Editorial-Opinion
DONALD TRUMP has telegraphed his intentions, if not always consistently, to radically shift immigration policy and, in so doing, subvert America's vitality and international standing as a beacon of diversity and tolerance. While he cannot unilaterally undertake every change he proposes, there is plenty he can do, on his own, to overhaul America's approach to immigrants. His program would undercut the nation's economic prospects, its values and the vibrancy of its neighborhoods and communities.
A President Trump could slash the number of refugees allowed to enter the country, including from Syria, downgrading President Obama's goal of admitting 110,000 in the fiscal year that started Saturday. Federal law gives presidents the power to bar any "class of aliens" they deem "detrimental to the interests of the United States," so Mr. Trump could as promised ban immigrants from Muslim-majority countries. The effect would be to undercut Washington's standing with allies as well as America's relations with its own Muslim citizens a blow to America's capacity to fight terrorism.
In the same category of feasible but self-defeating policies, Mr. Trump could revoke work permits and the protection from deportation granted by Mr. Obama to nearly 1.5 million young undocumented immigrants brought to the United States as children by their parents. Just as Mr. Obama has used executive orders to shield those "Dreamers," Mr. Trump could remove the shield and thereby expel from the country a generation of promising, American-educated young immigrants, most of whom have little or no memory of their birth countries.
As president, Mr. Trump could also unilaterally broaden the categories of undocumented immigrants targeted for accelerated deportation; they would include, as he has pledged, visa overstayers. Together, they amount to more than 5 million people.
True, it would be staggeringly expensive to find, detain, process and remove so many migrants in those categories. Yet considering the pride of place his campaign has given to accelerated deportations, it is likely Mr.Trump could exert his will to a significant extent.
A study by the American Action Forum, a conservative group, estimates that deporting all illegal immigrants, as Mr.
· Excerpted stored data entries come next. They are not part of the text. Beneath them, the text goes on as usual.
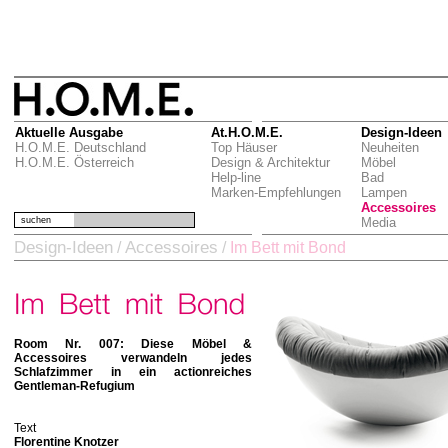
Aktuelle Ausgabe
At.H.O.M.E.
Design-Ideen
H.O.M.E. Deutschland
Top Häuser
Neuheiten
H.O.M.E. Österreich
Design & Architektur
Möbel
Help-line
Bad
Marken-Empfehlungen
Lampen
Accessoires
suchen
Media
Design-Ideen
Accessoires
/
/
Im Bett mit Bond
Room Nr. 007: Diese Möbel &
Accessoires verwandeln jedes
Schlafzimmer in ein actionreiches
Gentleman-Refugium
Text
Florentine Knotzer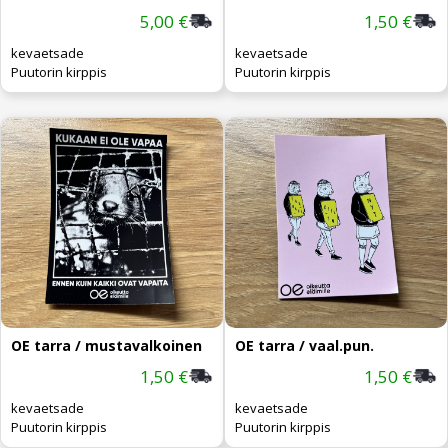
5,00 €
1,50 €
kevaetsade
kevaetsade
Puutorin kirppis
Puutorin kirppis
OE tarra / mustavalkoinen
OE tarra / vaal.pun.
1,50 €
1,50 €
kevaetsade
kevaetsade
Puutorin kirppis
Puutorin kirppis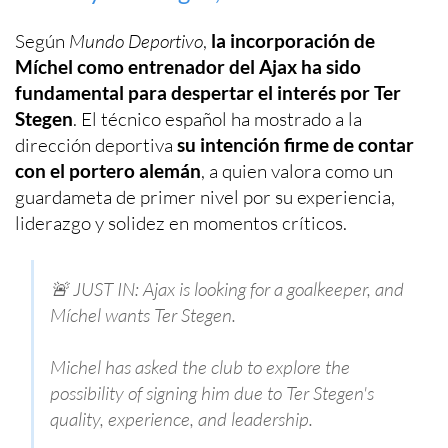
Según
Mundo Deportivo
,
la incorporación de
Míchel como entrenador del Ajax ha sido
fundamental para despertar el interés por Ter
Stegen
. El técnico español ha mostrado a la
dirección deportiva
su intención firme de contar
con el portero alemán
, a quien valora como un
guardameta de primer nivel por su experiencia,
liderazgo y solidez en momentos críticos.
🚨 JUST IN: Ajax is looking for a goalkeeper, and
Míchel wants Ter Stegen.
Michel has asked the club to explore the
possibility of signing him due to Ter Stegen's
quality, experience, and leadership.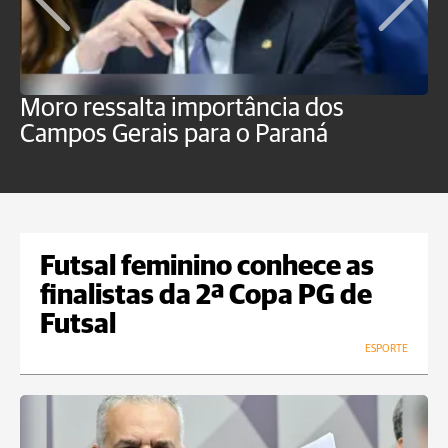
Moro ressalta importância dos
E
Campos Gerais para o Paraná
m
Futsal feminino conhece as
finalistas da 2ª Copa PG de
Futsal
ESPORTE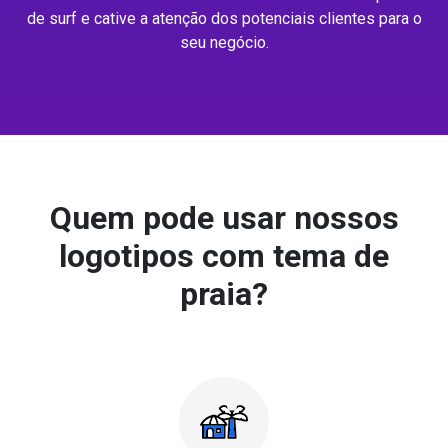
de surf e cative a atenção dos potenciais clientes para o
seu negócio.
Quem pode usar nossos
logotipos com tema de
praia?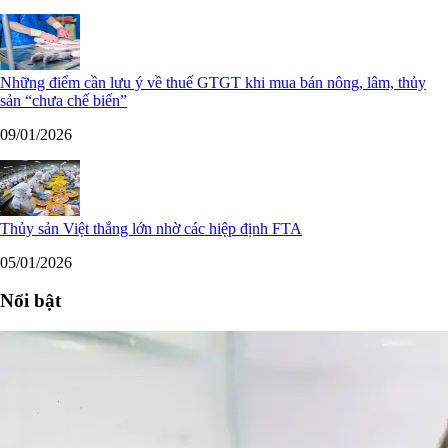
Những điểm cần lưu ý về thuế GTGT khi mua bán nông, lâm, thủy
sản “chưa chế biến”
09/01/2026
Thủy sản Việt thắng lớn nhờ các hiệp định FTA
05/01/2026
Nổi bật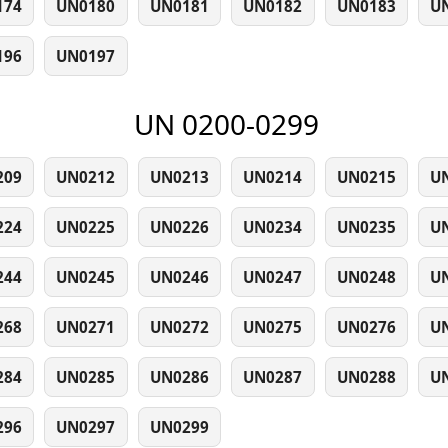
174
UN0180
UN0181
UN0182
UN0183
U
196
UN0197
UN 0200-0299
209
UN0212
UN0213
UN0214
UN0215
U
224
UN0225
UN0226
UN0234
UN0235
U
244
UN0245
UN0246
UN0247
UN0248
U
268
UN0271
UN0272
UN0275
UN0276
U
284
UN0285
UN0286
UN0287
UN0288
U
296
UN0297
UN0299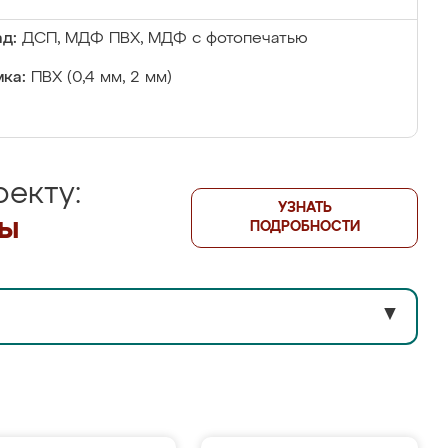
д:
ДСП, МДФ ПВХ, МДФ с фотопечатью
ка:
ПВХ (0,4 мм, 2 мм)
екту:
УЗНАТЬ
лы
ПОДРОБНОСТИ
▼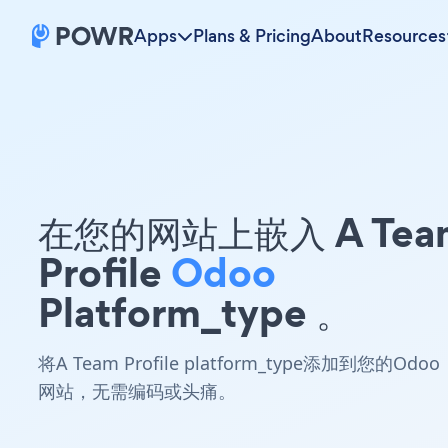
Apps
Plans & Pricing
About
Resources
在您的网站上嵌入 A Tea
Profile
Odoo
Platform_type 。
将A Team Profile platform_type添加到您的Odoo
网站，无需编码或头痛。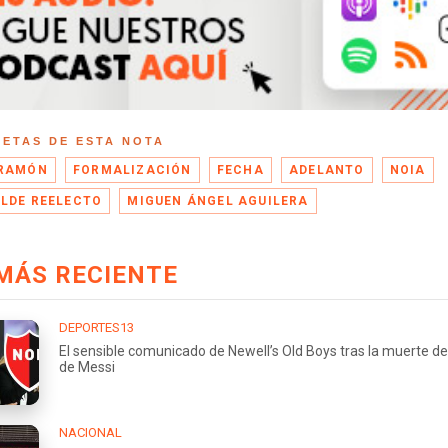
UETAS DE ESTA NOTA
 RAMÓN
FORMALIZACIÓN
FECHA
ADELANTO
NOIA
LDE REELECTO
MIGUEN ÁNGEL AGUILERA
MÁS RECIENTE
DEPORTES13
El sensible comunicado de Newell’s Old Boys tras la muerte de
de Messi
NACIONAL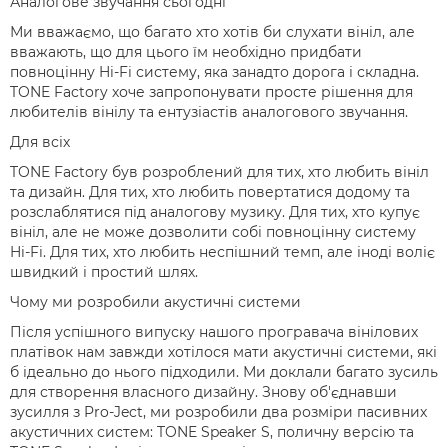
Аналогове звучання сьогодні
Ми вважаємо, що багато хто хотів би слухати вініл, але
вважають, що для цього їм необхідно придбати
повноцінну Hi-Fi систему, яка занадто дорога і складна.
TONE Factory хоче запропонувати просте рішення для
любителів вінілу та ентузіастів аналогового звучання.
Для всіх
TONE Factory був розроблений для тих, хто любить вініл
та дизайн. Для тих, хто любить повертатися додому та
розслаблятися під аналогову музику. Для тих, хто купує
вініл, але не може дозволити собі повноцінну систему
Hi-Fi. Для тих, хто любить неспішний темп, але іноді воліє
швидкий і простий шлях.
Чому ми розробили акустичні системи
Після успішного випуску нашого програвача вінілових
платівок нам завжди хотілося мати акустичні системи, які
б ідеально до нього підходили. Ми доклали багато зусиль
для створення власного дизайну. Знову об'єднавши
зусилля з Pro-Ject, ми розробили два розміри пасивних
акустичних систем: TONE Speaker S, поличну версію та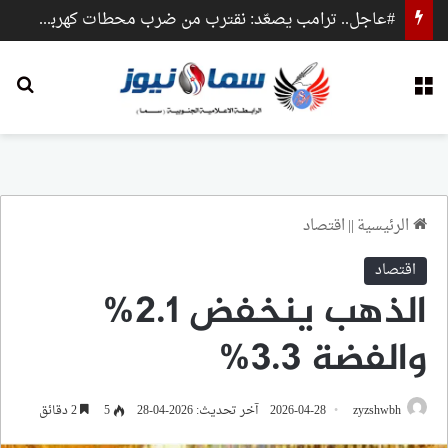
#عاجل.. ترامب يصعّد: نقترب من ضرب محطات كهرباء وجسور داخل إيران
القائمة
بح
الرئيسية
||
اقتصاد
اقتصاد
الذهب ينخفض 2.1%
والفضة 3.3%
zyzshwbh
2026-04-28
آخر تحديث: 2026-04-28
5
2 دقائق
Trump has threatened, would require more than 90,000 federal deportation agents; there are fewer than 5,000. The nation's 34,000 detention beds would have to increase tenfold, and more than 30,000 additional federal lawyers would be needed to process the throngs that would jam immigration courts.
The price of carrying out such a mass expulsion (along with the wall Mr. Trump would build) would not be limited to the estimated budgetary expense ($400 billion to $600 billion), nor even the blow to the economy of depleting the labor force by more than 10 million workers. The most lasting and damaging cost would be to America's prestige globally and to its founding principles. A nation that expels millions of long-standing residents with deep roots in their communities is not a leader; it is a fearful, mean and meek place, heartless and spiritually crabbed. This is not the America envisioned by the Founding Fathers; it is certainly not a home of the brave.